Professor Vlastimil Havlík: It’s definitely strategy. It’s very pragmatic—a calculated approach. ANO has tried to catch as many voters as possible. They use the notion of a catch-all party in a somewhat distorted way, but they actively employ it. They want to be a catch-all party to increase their electoral support. When you look at EU-related public opinion in the Czech Republic, you see quite a lot of skepticism. Many people are not very satisfied with EU membership, and general trust in the EU is not very high. There are also clear indications of skepticism toward joining the Eurozone.

So, ANO has adapted its discourse to align closely with the views of the majority of the population. This is interesting because, when the party was established, it was pro-European and quite positive about the Euro and the Eurozone. Now it represents a soft version of Euroscepticism, using populist anti-elite discourse—for example, criticizing “Brussels elites” and specific EU policies such as migration. Migration has become a salient issue, and most of the population holds negative attitudes toward immigration, so ANO has adopted anti-immigration positions as well. The same can be said about the Green Deal. Essentially, the party tries to position itself close to the median voter on these issues. It’s a very pragmatic strategy.

Czech Populism Shares Traits with Hungary and Poland but Remains Distinct

Lastly, Professor Havlík, when viewed comparatively, how does the Czech populist trajectory under Babiš resemble or diverge from developments in Hungary, Poland, and Slovakia? Are we witnessing a distinct “Czech model” of illiberal populism?

Professor Vlastimil Havlík: Czech model of populism — I don’t know in what sense. I would say that compared to Fidesz, Law and Justice (PiS), and SMER, we can see some discursive differences. In a way, ANO is more moderate and not as clearly pro-Russian compared to Robert Fico. The discourse of Fico, for example, or Orbán is very different from Babiš. He’s quite careful when it comes to commenting on the Russian invasion of Ukraine.
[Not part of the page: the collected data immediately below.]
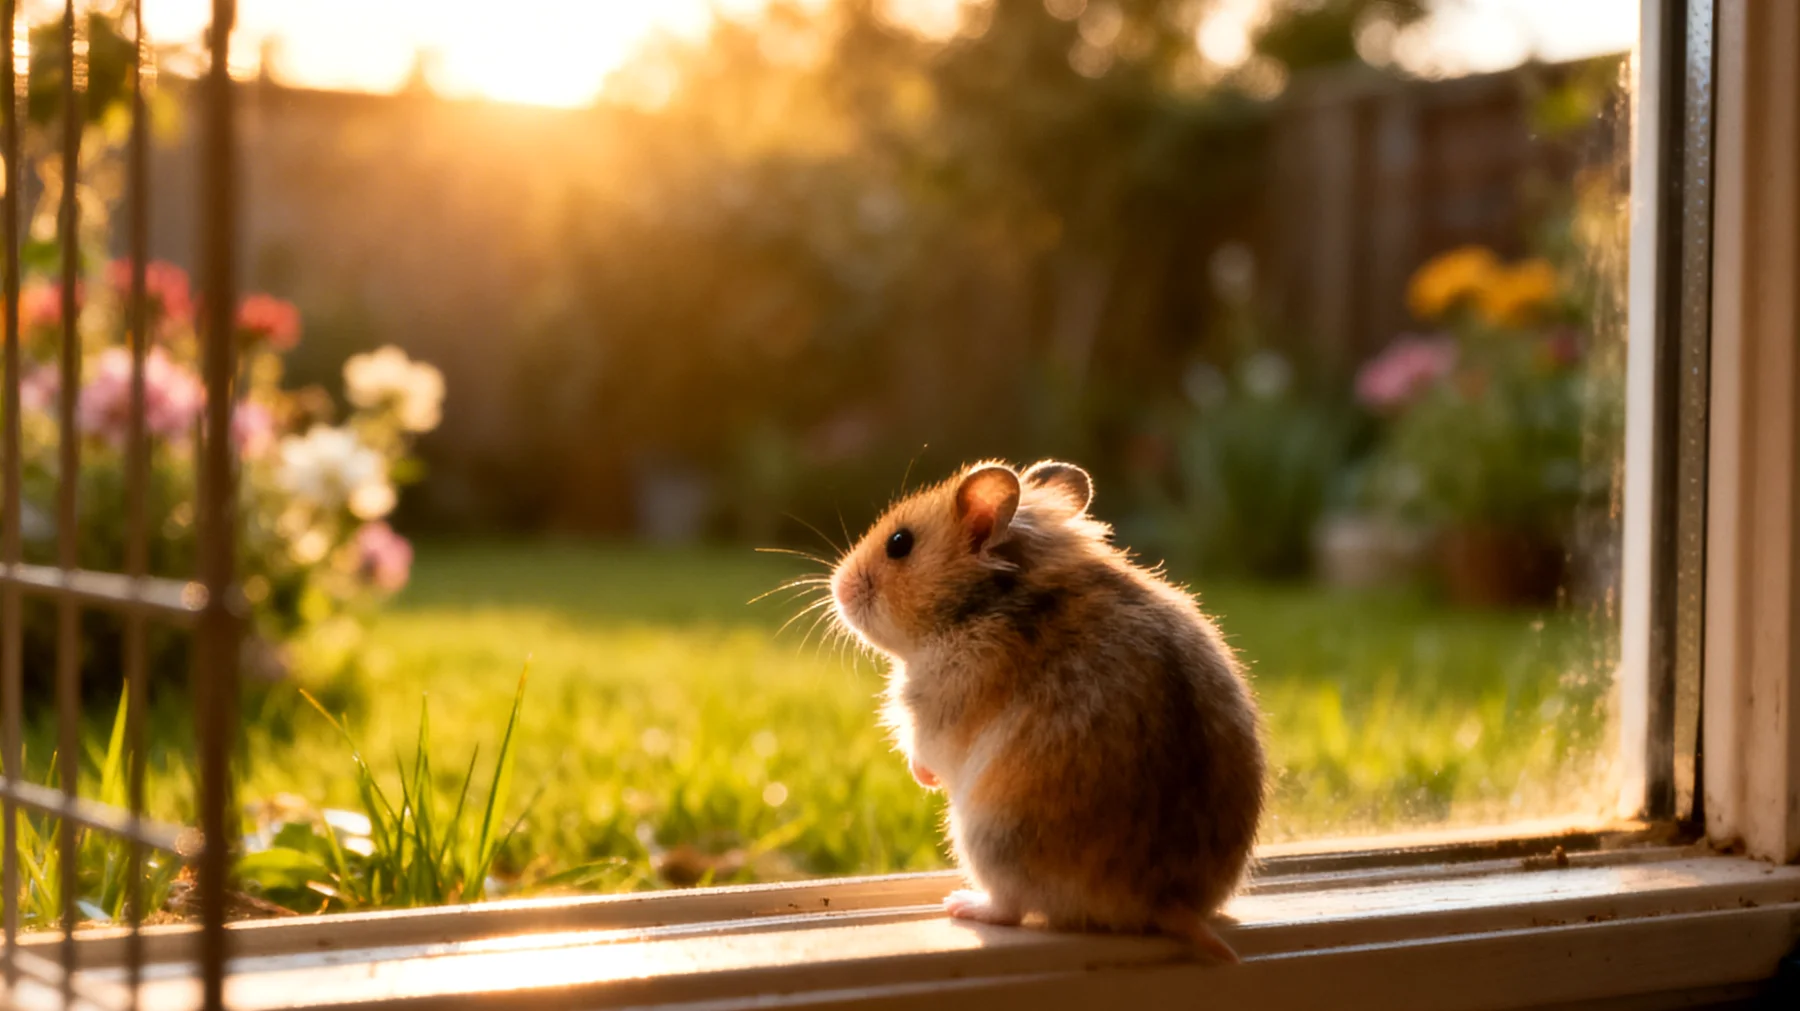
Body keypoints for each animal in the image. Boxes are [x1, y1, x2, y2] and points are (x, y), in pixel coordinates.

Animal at [829, 460, 1264, 963]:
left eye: (899, 544)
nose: (836, 587)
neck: (981, 601)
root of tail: (1161, 898)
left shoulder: (933, 716)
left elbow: (922, 754)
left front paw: (926, 780)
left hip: (984, 835)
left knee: (1010, 908)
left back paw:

As I mentioned, ANO does not have a constitutional majority, which is different from Hungary. It also differs in the nature of the threats to liberal democracy, which stem largely from Babiš’s private business interests. In this sense, it is similar to Fidesz but in a slightly different way: there’s a much more direct conflation of economic interests and the state, whereas in the case of Fidesz it’s a bit more indirect.

As for similarities, the populist discourses—anti-elitism, moralizing narratives, and anti-liberal rhetoric—are similar. All of the populist parties and discourses strongly resist checks and balances and the separation of powers—those elements that limit their power. So, I don’t know if we can really speak of a distinct “Czech model.” I don’t like to generalize from a single case. But there are both similarities and some differences.